Japan’s public health response to the global pandemic relied heavily on a vaccination effort. The national strategy focused on securing a stable supply of effective vaccines and administering them efficiently across the population. This undertaking represented one of the largest public health campaigns in the nation’s history, requiring rapid regulatory action and the establishment of complex distribution networks.
Japan’s Regulatory Pathway for Vaccine Approval
The swift authorization of COVID-19 vaccines in Japan was managed through an expedited system established under the nation’s Pharmaceutical and Medical Devices Act (PMD Act). This special mechanism, referred to as “Special Approval for Emergency” (SAFE), allowed the Ministry of Health, Labour and Welfare (MHLW) to accelerate the review process far beyond the typical timeline for new pharmaceutical products. The SAFE system permitted the MHLW to grant approval for foreign-developed medical products in urgent situations, provided certain conditions were met.
A product qualified for this emergency pathway if it addressed a disease posing a serious public health threat and if no suitable alternative treatment was available within the country. Furthermore, the vaccine had to have already received authorization for sale in a foreign country, such as the United States or a major European nation. For instance, the MHLW was able to review the application for the Pfizer/BioNTech vaccine in just 58 days, a pace considered unprecedented for the Japanese regulatory environment.
The MHLW’s evaluation process prioritized comprehensive safety and efficacy data derived from large-scale international Phase 2/3 clinical trials. While the bulk of the data came from overseas studies, the MHLW also required the submission of a smaller set of data specific to the Japanese population, focusing on safety and immunogenicity. This dual approach ensured that the regulatory decision was grounded in broad international evidence while also considering any unique responses within the domestic population.
Authorized Vaccines and Their Specific Uses
Japan has authorized a diverse portfolio of COVID-19 vaccines, utilizing various technological platforms. The initial rollout was dominated by messenger RNA (mRNA) vaccines, specifically Comirnaty from Pfizer/BioNTech and Spikevax from Moderna, which provided high efficacy against the original viral strains. These mRNA vaccines were authorized for use as both primary series and booster shots, with eligibility continually expanded to include younger age groups, eventually reaching children as young as six months.

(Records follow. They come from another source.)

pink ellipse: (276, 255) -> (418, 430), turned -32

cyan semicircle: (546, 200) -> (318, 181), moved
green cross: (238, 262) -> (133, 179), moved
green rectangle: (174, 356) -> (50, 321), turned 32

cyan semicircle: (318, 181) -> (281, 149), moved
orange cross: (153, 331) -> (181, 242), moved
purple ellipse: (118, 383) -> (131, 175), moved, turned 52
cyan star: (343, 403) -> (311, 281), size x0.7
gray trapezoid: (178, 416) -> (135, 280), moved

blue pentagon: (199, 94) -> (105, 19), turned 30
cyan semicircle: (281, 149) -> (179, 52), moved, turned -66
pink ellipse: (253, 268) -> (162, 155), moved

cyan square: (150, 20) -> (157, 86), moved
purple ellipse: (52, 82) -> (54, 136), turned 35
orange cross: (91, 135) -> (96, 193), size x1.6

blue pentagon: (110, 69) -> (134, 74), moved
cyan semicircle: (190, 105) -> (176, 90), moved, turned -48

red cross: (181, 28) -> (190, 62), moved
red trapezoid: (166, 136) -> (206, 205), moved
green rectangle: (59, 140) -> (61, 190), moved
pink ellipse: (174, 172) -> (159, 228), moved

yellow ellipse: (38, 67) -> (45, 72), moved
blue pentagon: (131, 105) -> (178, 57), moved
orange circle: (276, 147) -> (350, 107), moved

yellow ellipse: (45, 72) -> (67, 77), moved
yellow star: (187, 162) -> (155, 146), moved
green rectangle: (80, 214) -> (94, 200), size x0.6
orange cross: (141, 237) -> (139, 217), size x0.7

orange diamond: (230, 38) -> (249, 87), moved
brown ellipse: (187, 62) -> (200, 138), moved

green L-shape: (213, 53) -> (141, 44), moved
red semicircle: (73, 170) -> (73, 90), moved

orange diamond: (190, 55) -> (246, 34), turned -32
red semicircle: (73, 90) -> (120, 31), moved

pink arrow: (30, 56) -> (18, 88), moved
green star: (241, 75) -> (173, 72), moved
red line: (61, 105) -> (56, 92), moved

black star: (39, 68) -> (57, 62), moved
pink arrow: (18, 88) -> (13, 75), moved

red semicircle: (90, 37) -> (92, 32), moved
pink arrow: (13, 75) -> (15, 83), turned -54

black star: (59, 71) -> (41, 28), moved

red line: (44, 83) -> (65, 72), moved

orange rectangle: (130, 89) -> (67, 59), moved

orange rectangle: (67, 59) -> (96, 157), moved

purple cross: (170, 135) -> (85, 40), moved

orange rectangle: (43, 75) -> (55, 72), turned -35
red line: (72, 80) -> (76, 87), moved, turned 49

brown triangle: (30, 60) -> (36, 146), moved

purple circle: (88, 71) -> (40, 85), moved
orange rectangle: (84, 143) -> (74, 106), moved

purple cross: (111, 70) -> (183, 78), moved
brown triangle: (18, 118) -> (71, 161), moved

The vaccine supply was further diversified with the authorization of viral vector and protein subunit technologies. The viral vector vaccine from AstraZeneca (Vaxzevria) and the protein subunit vaccine from Novavax were also approved for use, adding flexibility to the program. Notably, the Novavax vaccine was manufactured domestically within Japan by Takeda Pharmaceutical, securing a localized supply chain for the protein-based platform.
The recombinant vector vaccine from Janssen (Johnson & Johnson) was also authorized, distinguished by its single-shot primary series regimen for individuals aged 18 and older. However, unlike the other major vaccines, the Japanese government did not procure the Janssen vaccine for the national free public program. A significant milestone was the approval of the first Japanese-made mRNA vaccine, Daichirona from Daiichi Sankyo, which was authorized for use as a booster shot. Subsequent approvals for Daichirona focused on updated monovalent formulations targeting circulating Omicron sublineages, such as XBB.1.5 and JN.1, positioning it as a key component of seasonal booster campaigns.
Current Status of the National Vaccination Program
The national vaccination program has resulted in high population coverage rates across the country. As of early 2024, approximately 80% of the population had received their second dose, with booster uptake exceeding two-thirds of the population. The logistical framework for administering these doses relied on a combination of local medical institutions, such as clinics and hospitals, and large-scale mass vaccination centers established in major urban areas.
A unique element of the distribution strategy was the “workplace vaccination program,” which allowed large companies and organizations to administer vaccines directly to their employees, accelerating the rollout. Throughout the temporary emergency period, the costs of the vaccine doses were fully covered by public funds, making the vaccination entirely free for all eligible residents, including Japanese nationals and foreign residents.
The program has undergone a policy shift, moving away from the temporary, emergency-driven mass campaign toward a more routine, seasonal approach. The free public vaccination program, categorized under the temporary inoculation law, was scheduled to conclude in March 2024. Under the new framework, COVID-19 vaccination is transitioning to a routine immunization for certain groups, similar to the annual influenza shot.
The revised policy focuses on annual autumn-winter vaccination for high-risk populations: those aged 65 and older and individuals between 60 and 64 with severe underlying health conditions. While the government will continue to subsidize the cost of these routine shots, recipients may be required to bear a portion of the expense, marking a change from the completely free model. This transition normalizes the COVID-19 vaccine within the existing public health infrastructure.